TASK DESCRIPTION ->
Word for word, restate the listing; omit the pictures.

INFORMATION PROVIDED ->

....

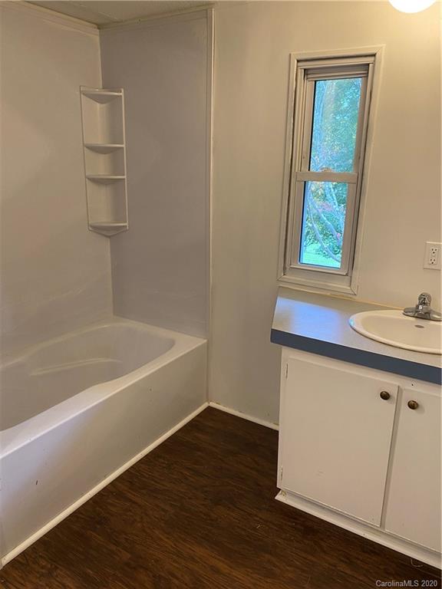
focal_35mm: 26
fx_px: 443
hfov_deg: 53.1
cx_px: 221
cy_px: 294
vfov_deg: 67.3
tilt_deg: -16.0
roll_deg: -2.5
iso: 80
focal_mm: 4.25
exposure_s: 1/60
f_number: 1.8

....

EXERCISE ANSWER ->
focal_35mm: 26
fx_px: 443
hfov_deg: 53.1
cx_px: 221
cy_px: 294
vfov_deg: 67.3
tilt_deg: -16.0
roll_deg: -2.5
iso: 80
focal_mm: 4.25
exposure_s: 1/60
f_number: 1.8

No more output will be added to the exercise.